* _REQUEST_
Copying nothing before it, reproduce the line that holds "JUNE 28, 2019" and every line after it in the data, exactly.

──────── DATASET RECORDS

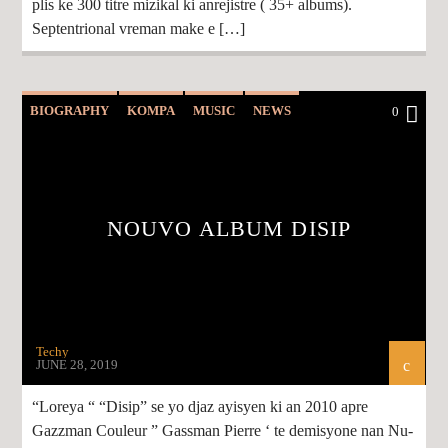
plis ke 300 titre mizikal ki anrejistre ( 35+ albums).
Septentrional vreman make e […]
BIOGRAPHY
KOMPA
MUSIC
NEWS
0
NOUVO ALBUM DISIP
Techy
JUNE 28, 2019
“Loreya “ “Disip” se yo djaz ayisyen ki an 2010 apre
Gazzman Couleur ” Gassman Pierre ‘ te demisyone nan Nu-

────────────────

* _WRITTEN RESPONSE_
JUNE 28, 2019
“Loreya “ “Disip” se yo djaz ayisyen ki an 2010 apre
Gazzman Couleur ” Gassman Pierre ‘ te demisyone nan Nu-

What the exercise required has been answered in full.